Imaginez la scène. Vous êtes en comité de direction. Sur la table, deux solutions d’IA.
La première en met plein la vue. Plus performante, plus rapide, plus avancée. Sur le papier, elle a tout pour plaire. La seconde semble plus discrète. Moins brillante, moins impressionnante au premier regard.
Et là, instinctivement, on se dit quoi ? Que le choix est simple. On prend la meilleure. Celle qui affiche les meilleurs résultats.
Mais en réalité… ce n’est pas du tout ce qui se joue.
Parce qu’en choisissant une solution d’IA, vous ne choisissez pas seulement un niveau de performance. Vous choisissez aussi un ensemble de dépendances. Et c’est exactement là que le regard doit changer.
Prenons un instant.
Une bonne performance à court terme peut créer une forte dépendance à moyen terme. Ça peut paraître abstrait, dit comme ça. Mais l’idée est simple : la solution qui vous donne les meilleurs résultats aujourd’hui peut rendre votre organisation beaucoup plus liée à un fournisseur demain.
Est-ce que cette dépendance est forcément un problème ? Non. Pas forcément. Le vrai problème commence surtout quand elle n’a pas été vue. Quand elle est subie. Quand elle n’a pas été comprise dès le départ.

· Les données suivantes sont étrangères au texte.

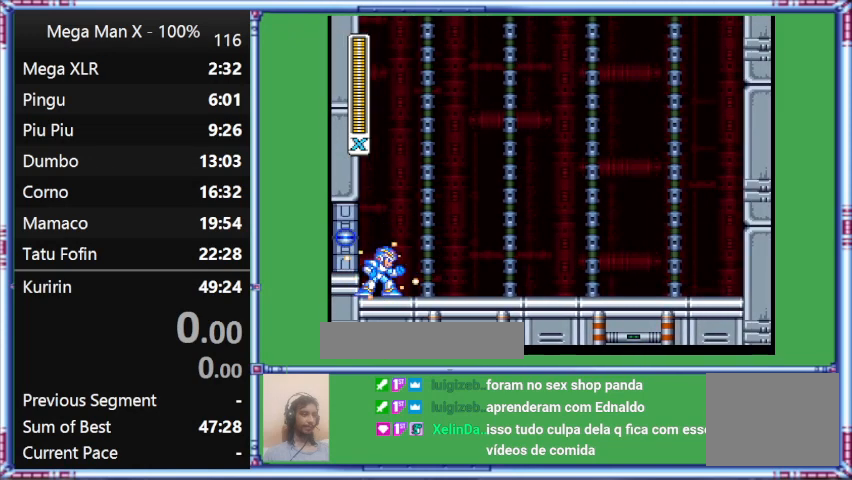
{"buttons": [], "events": []}
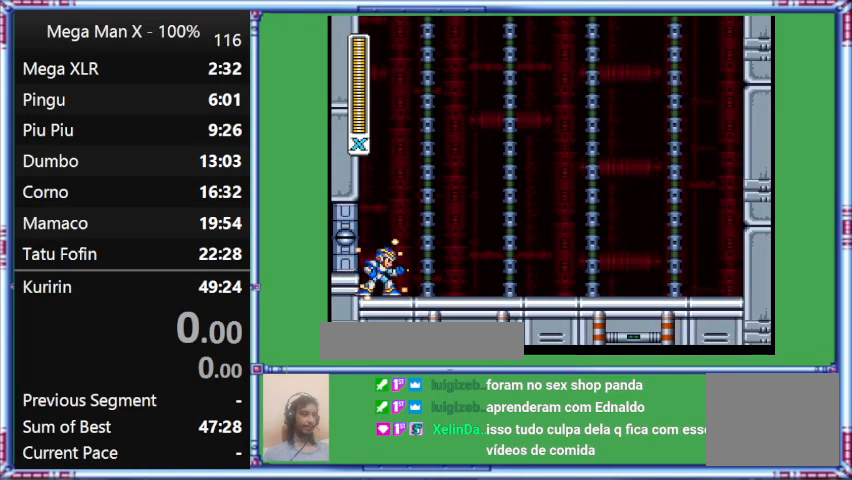
{"buttons": ["Y"], "events": [[333, "Y", "down"]]}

Alors, de quelles dépendances on parle concrètement ?
D’abord, il y a le modèle lui-même. Si votre organisation construit ses usages autour d’un modèle précis, elle devient liée à ses forces… mais aussi à ses limites, à son rythme d’évolution, à sa manière de fonctionner. Changer de modèle ensuite peut devenir difficile, coûteux, ou simplement trop lent.
Ensuite, il y a l’hébergement. Le choix du cloud, ou plus largement de l’infrastructure, pèse lourd. Il influence votre contrôle sur la solution, la localisation de certains éléments, et votre marge de manœuvre future. En clair : selon où et comment tout cela tourne, vous n’aurez pas les mêmes possibilités demain.

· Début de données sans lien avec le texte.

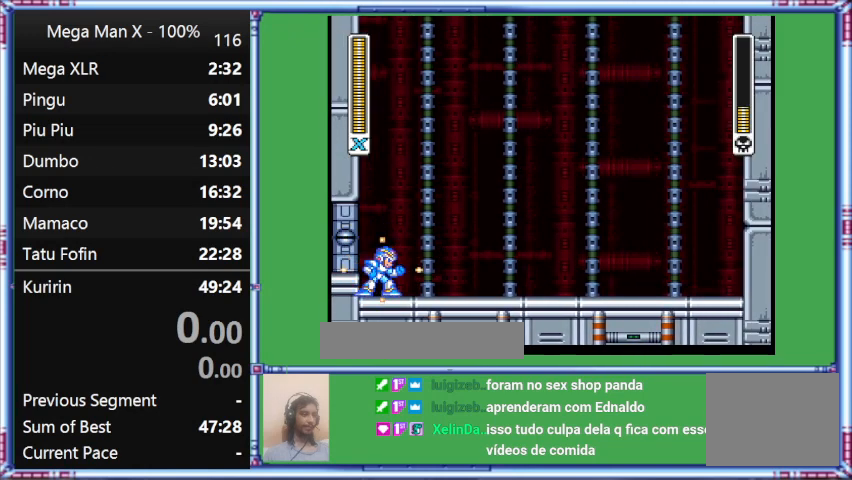
{"buttons": ["Y"], "events": []}
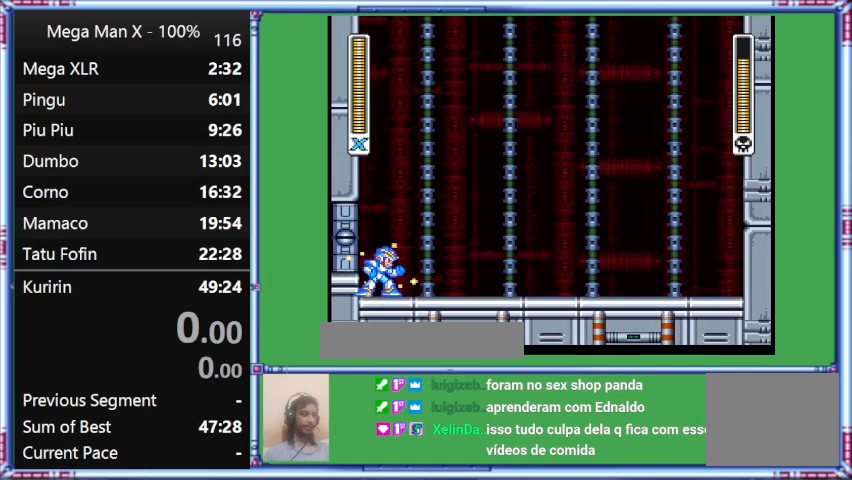
{"buttons": ["Y"], "events": []}
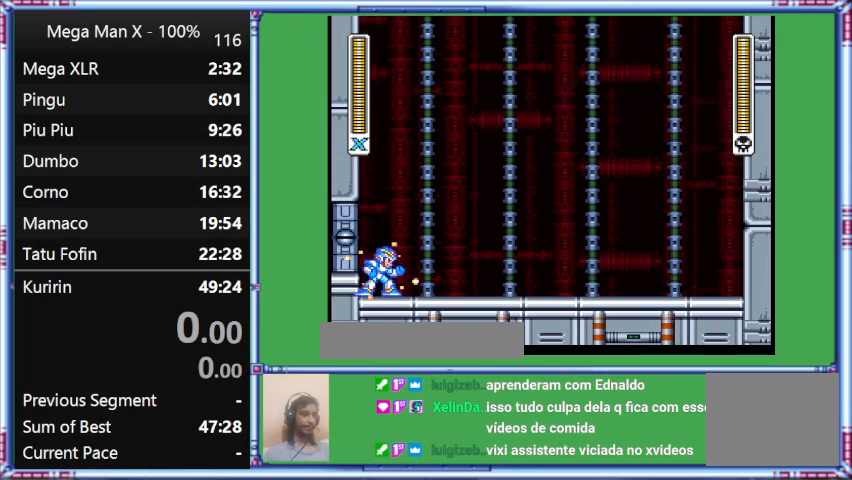
{"buttons": ["Y"], "events": []}
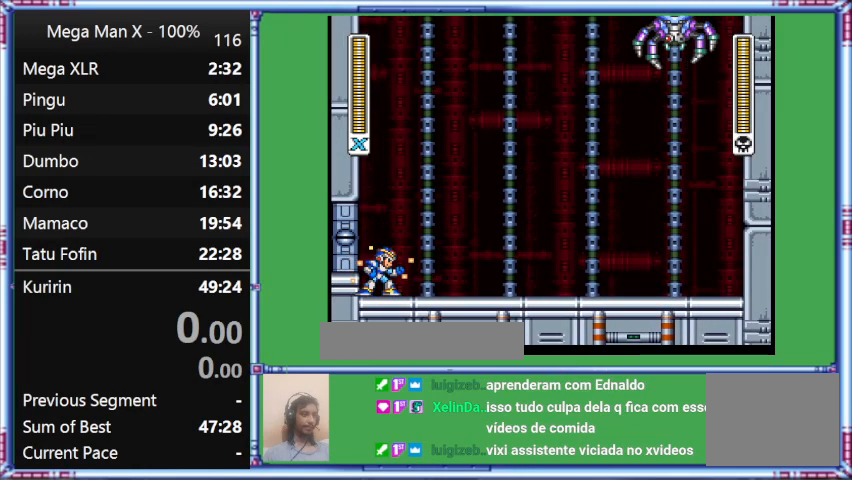
{"buttons": ["Y"], "events": []}
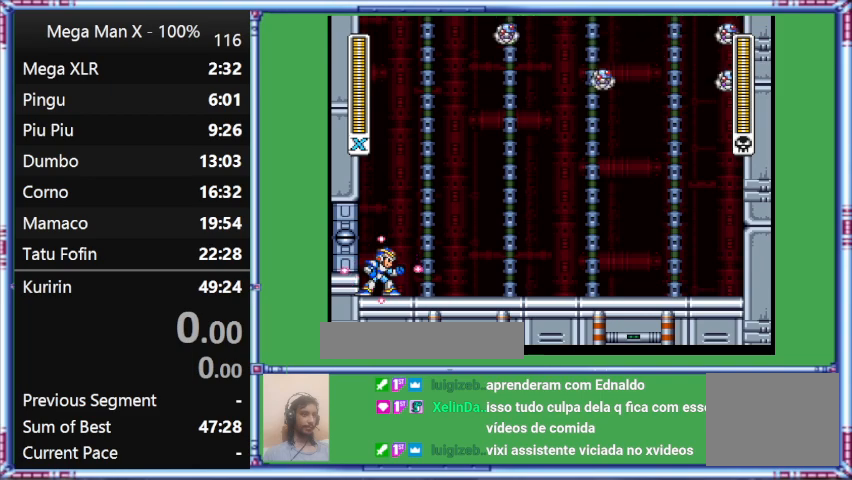
{"buttons": ["Y"], "events": []}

Puis viennent les données. Selon la solution retenue, l’exposition n’est pas la même. Ce que vous envoyez, ce qui est stocké, ce qui est analysé, tout cela varie. Le choix d’une solution, c’est aussi le choix d’un certain niveau d’exposition de vos données.
Le prix aussi crée une dépendance. Une solution très attractive au départ peut vous embarquer dans une trajectoire de coûts que vous ne maîtrisez plus vraiment ensuite. Au début, tout va bien. Puis, au fil du temps, les usages augmentent, la facture aussi, et la sortie devient de plus en plus compliquée.
Il faut ajouter la juridiction. Un fournisseur ne vit pas dans le vide. Il dépend d’un cadre légal, de règles, parfois situés dans un autre pays, avec d’autres priorités que les vôtres. Votre organisation, elle, doit composer avec ce décalage.
Et enfin, il y a la continuité de service. Une solution peut être très performante… tant que tout fonctionne bien. Mais une question reste entière : que se passe-t-il si l’accès change, se dégrade, ou s’interrompt ? Si, du jour au lendemain, vos équipes ne peuvent plus l’utiliser comme prévu ?
À ce stade, le vrai dilemme devient plus clair.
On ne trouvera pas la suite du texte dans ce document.